The New York Board of Trade's July raw sugar contract rose 0.03 cent to finish at 15.67 cents per lb, moving from 15.56 to 15.73 cents. The benchmark October contract edged up 0.01 to 16.20 cents, dealing from 16.10 to 16.27 cents.
Distant months gained from 0.05 to 0.19 cent. Mike McDougall, senior vice-president of FIMAT USA Inc, said there was some trade buying of the spread but the market was confined to a band going into on Friday's expiration of the July contract.
Open interest in July slid 9,893 lots to 21,536 lots as of June 27. Most analysts expect final open interest on Friday be close to hover between 4,000 and 7,000 lots. The origins of the sugar will be leading producer Brazil and Central America.
Market fundamentals are in rough equilibrium and analysts are monitoring developments to see how demand for sugar develops in the months ahead. Sugar edged up at the start, fell to its lows for the day on speculative liquidation and then ended the day in positive ground as trade buying buoyed values, dealers said.
"Once we get July out of the way, it will be a brand new market especially since October's expiration is a long way off," one said. Technicians feel support in the October contract was at 15.90 and 15.83 cents, with resistance at 16.50 and 17 cents.

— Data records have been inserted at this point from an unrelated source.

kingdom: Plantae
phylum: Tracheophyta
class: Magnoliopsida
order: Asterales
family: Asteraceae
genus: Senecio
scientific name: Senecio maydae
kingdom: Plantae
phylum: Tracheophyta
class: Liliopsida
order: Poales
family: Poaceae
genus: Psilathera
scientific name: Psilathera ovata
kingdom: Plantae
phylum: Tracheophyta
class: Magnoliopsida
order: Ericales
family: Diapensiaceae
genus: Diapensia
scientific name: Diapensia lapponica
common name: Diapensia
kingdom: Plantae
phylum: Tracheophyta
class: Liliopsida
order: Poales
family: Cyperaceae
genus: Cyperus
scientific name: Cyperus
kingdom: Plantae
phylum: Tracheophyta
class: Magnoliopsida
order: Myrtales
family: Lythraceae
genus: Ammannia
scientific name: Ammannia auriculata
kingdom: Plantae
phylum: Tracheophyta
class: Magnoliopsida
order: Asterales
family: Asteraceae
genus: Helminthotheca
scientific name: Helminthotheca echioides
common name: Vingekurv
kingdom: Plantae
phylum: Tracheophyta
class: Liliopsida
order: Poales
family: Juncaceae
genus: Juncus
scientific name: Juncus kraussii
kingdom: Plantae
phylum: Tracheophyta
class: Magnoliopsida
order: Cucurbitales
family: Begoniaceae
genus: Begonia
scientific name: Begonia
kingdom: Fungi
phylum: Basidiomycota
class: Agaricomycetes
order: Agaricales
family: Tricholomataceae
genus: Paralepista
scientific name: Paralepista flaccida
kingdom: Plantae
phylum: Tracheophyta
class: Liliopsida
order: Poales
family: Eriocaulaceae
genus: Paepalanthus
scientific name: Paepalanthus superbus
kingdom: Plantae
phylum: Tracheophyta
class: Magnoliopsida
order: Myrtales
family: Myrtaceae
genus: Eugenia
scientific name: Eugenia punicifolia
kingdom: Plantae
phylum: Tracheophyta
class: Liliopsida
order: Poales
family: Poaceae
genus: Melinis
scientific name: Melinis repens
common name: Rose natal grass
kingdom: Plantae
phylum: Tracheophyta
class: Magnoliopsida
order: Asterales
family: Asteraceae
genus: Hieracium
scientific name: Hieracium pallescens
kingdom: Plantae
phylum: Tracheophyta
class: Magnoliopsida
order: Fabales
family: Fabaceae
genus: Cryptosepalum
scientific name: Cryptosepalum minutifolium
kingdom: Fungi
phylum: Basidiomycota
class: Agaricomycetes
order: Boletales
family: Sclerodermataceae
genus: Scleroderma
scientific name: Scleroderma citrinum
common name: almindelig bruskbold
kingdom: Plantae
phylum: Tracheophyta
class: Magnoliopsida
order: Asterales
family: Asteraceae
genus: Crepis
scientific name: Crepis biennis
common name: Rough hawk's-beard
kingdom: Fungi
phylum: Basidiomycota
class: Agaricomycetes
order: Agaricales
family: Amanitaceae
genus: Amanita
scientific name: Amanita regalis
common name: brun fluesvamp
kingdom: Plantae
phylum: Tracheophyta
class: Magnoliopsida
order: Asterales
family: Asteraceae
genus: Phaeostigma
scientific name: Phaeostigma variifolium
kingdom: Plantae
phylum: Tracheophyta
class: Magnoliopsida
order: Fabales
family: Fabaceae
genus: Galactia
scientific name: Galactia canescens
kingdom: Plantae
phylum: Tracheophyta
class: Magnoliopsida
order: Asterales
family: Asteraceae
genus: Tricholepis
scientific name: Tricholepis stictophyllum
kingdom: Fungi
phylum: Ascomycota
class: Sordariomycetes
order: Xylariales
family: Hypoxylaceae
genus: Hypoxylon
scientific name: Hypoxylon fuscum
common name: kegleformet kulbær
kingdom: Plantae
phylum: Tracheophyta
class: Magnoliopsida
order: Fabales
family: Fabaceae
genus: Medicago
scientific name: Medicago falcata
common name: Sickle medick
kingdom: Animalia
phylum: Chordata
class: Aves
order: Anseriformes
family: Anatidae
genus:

Volume before the close stood at 39,724 lots, against the previous 51,532 contracts. Call volume touched 6,252 lots and puts hit 3,621 lots. Open interest in the No 11 raw sugar market dropped 5,778 lots to 433,368 lots as of June 27.
There were no deals in the ethanol market. US domestic sugar prices ended mostly flat. September was steady at 23 cents per lb and November was also flat at 22.45 cents. Three contracts aside, the rest were unchanged. Volume before the end of trade touched 68 lots, from the previous 83 lots.